Personal information
- Full name: Oscar Gustave Olson
- Born: December 15, 1875 Oslo, Norway
- Died: December 5, 1962 (aged 86) Chicago, U.S.

Medal record
Men's tug of war
Representing the United States
Olympic Games
| Gold medal – first place | 1904 St. Louis | Team competition |

= Oscar Olson (tug of war) =

American sportsperson

Oscar Gustave Olson (December 15, 1875 – December 5, 1962), known also as Oscar Olsen, was a Norwegian-born American tug of war and weightlifter who competed at the 1904 Summer Olympics in St. Louis. He won a gold medal as a member of the Milwaukee Athletic Club tug of war team, which won the team competition at the 1904 Games. He also competed in the two-handed weightlifting event, finishing fourth.

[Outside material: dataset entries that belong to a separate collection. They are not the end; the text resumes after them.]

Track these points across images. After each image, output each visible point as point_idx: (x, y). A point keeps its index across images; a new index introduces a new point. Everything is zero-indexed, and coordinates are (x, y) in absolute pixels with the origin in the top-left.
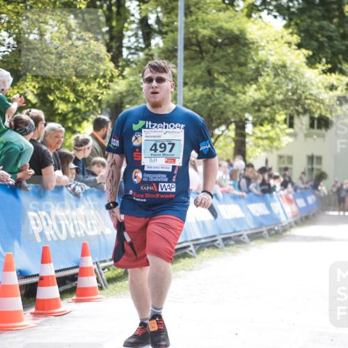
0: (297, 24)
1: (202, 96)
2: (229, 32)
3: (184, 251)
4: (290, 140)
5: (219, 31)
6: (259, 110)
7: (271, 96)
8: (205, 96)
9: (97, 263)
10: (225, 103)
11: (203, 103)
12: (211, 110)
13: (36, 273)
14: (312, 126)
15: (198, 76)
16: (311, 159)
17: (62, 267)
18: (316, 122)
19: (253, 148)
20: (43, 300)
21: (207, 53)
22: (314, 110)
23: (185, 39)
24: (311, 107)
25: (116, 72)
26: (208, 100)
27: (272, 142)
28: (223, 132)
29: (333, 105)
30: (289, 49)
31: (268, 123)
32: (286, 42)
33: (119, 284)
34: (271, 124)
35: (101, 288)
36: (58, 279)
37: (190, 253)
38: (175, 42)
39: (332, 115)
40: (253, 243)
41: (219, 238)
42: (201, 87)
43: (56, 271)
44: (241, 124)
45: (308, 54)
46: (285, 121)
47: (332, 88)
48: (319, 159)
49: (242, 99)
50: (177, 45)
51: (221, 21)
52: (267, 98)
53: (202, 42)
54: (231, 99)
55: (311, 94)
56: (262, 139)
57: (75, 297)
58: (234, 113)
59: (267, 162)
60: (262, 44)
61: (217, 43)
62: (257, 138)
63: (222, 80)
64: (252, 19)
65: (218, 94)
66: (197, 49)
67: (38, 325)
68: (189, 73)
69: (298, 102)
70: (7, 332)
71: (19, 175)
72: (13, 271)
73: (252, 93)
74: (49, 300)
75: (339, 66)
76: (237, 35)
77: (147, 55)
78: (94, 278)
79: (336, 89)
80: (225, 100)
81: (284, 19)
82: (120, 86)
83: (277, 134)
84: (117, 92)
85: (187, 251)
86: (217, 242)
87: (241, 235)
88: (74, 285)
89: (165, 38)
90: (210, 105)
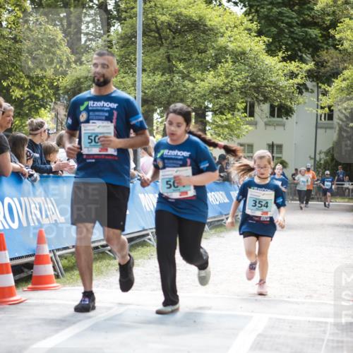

Olsen was born in Oslo, Norway, and emigrated to the United States with his family as a youth in 1881. He settled in Chicago, where he worked as a machinist and became a longtime member of the Sleipner Athletic Club, also known as the Norwegian-American Athletic Association. The club was particularly successful in tug of war, which was considered an event in track & field in that era, and won several state and national championships during the 1900s. Olsen was a member of its tug of war team alongside fellow 1904 Olympian Conrad Magnusson.

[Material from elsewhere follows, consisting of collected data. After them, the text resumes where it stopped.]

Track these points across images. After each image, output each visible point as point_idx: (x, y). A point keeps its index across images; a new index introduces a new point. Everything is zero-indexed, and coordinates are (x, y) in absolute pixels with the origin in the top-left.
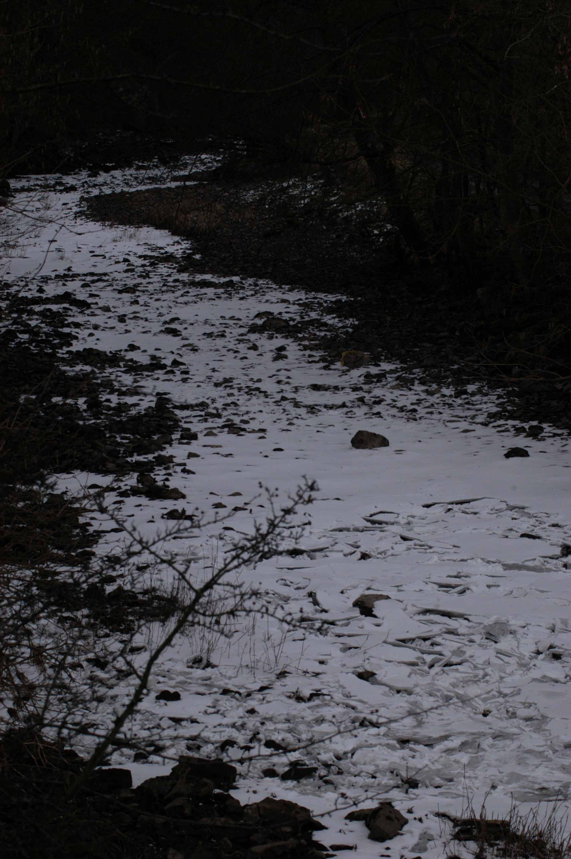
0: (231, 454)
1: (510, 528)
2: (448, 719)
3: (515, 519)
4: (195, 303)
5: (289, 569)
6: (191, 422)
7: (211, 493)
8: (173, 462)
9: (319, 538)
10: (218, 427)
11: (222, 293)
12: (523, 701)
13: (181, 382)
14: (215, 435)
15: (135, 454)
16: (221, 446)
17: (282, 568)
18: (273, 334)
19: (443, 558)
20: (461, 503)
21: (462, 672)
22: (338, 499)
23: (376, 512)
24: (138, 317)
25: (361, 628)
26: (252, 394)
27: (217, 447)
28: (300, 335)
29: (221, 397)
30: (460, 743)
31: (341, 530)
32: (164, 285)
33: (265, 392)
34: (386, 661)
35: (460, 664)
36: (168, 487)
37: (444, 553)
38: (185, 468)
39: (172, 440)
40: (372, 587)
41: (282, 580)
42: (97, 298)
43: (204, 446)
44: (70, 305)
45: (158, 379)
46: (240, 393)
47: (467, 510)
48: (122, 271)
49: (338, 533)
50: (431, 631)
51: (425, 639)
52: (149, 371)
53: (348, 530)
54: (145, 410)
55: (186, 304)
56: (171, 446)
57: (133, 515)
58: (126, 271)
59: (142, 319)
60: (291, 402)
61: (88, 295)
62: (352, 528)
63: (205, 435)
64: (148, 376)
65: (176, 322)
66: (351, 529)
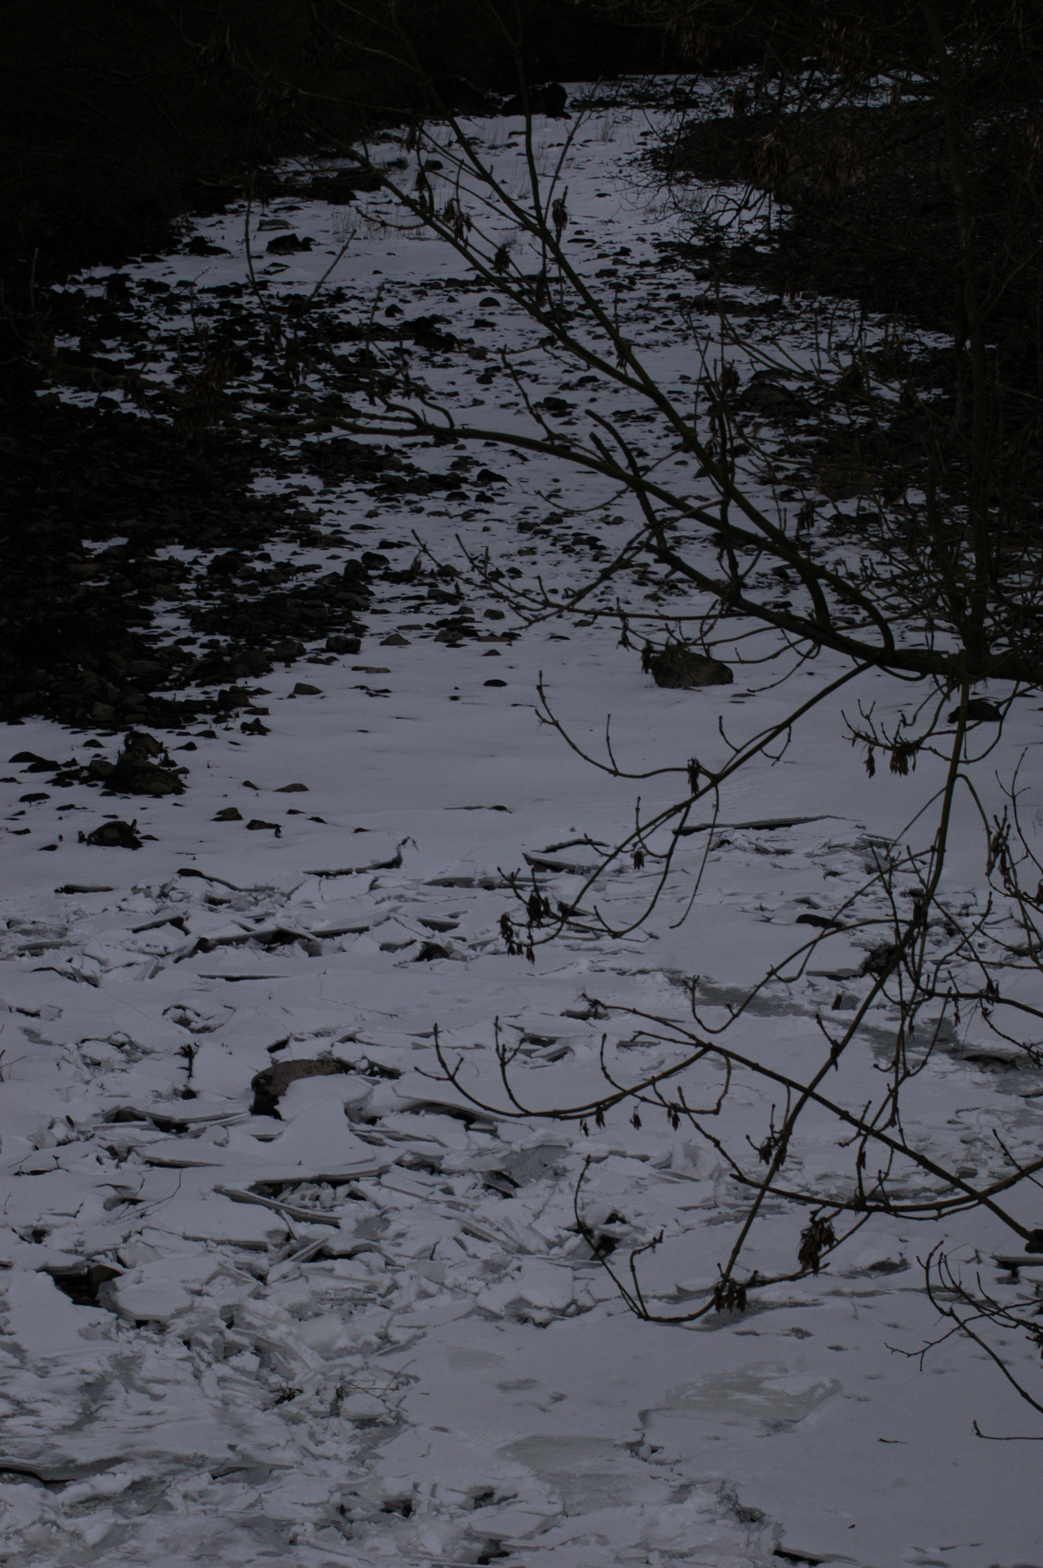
0: (387, 691)
1: (803, 896)
2: (162, 1413)
3: (834, 874)
4: (666, 344)
5: (230, 979)
6: (386, 612)
7: (247, 784)
8: (248, 705)
9: (377, 903)
10: (428, 625)
11: (740, 326)
12: (396, 1369)
13: (459, 519)
14: (407, 643)
15: (193, 683)
16: (387, 671)
17: (214, 977)
18: (752, 418)
19: (602, 965)
20: (772, 826)
21: (340, 1278)
22: (500, 808)
23: (564, 841)
24: (523, 373)
25: (221, 1145)
26: (573, 551)
27: (379, 671)
28: (802, 422)
29: (502, 556)
30: (127, 1483)
31: (449, 883)
32: (640, 306)
33: (603, 547)
34: (186, 1238)
35: (348, 1256)
36: (173, 764)
37: (615, 953)
38: (257, 721)
39: (302, 652)
40: (359, 1036)
41: (178, 1007)
42: (489, 329)
43: (355, 669)
44: (415, 344)
45: (420, 510)
46: (553, 548)
47: (767, 846)
48: (593, 274)
49: (441, 888)
50: (372, 1160)
51: (336, 1183)
52: (418, 494)
53: (467, 883)
54: (316, 582)
55: (647, 346)
56: (288, 666)
57: (27, 831)
58: (601, 274)
59: (529, 376)
60: (635, 572)
61: (472, 323)
62: (478, 878)
63: (382, 644)
64: (409, 503)
65: (589, 386)
66: (476, 882)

For the 1904 Olympics, the Milwaukee Athletic Club club sponsored a tug of war team composed of five Chicago athletes, including Olsen, despite their affiliations with Chicago athletic clubs. The team competed in the six-team single-elimination tournament and defeated the New York Athletic Club to win the Olympic gold medal. The New York team subsequently withdrew from the tournament, leaving two St. Louis teams to receive the silver and bronze medals.

The Milwaukee team was unusual in that all five members were actually associated with the Athletic Association in Chicago, despite competing under the Milwaukee Athletic Club name. A contemporary photograph of the Olympic champions hangs at The Milwaukee Athletic Club today, with Olsen as one of the five members of the team.

Olsen was naturalized as a United States citizen in 1942 and remained in Chicago until his death in 1962, at the age of 86.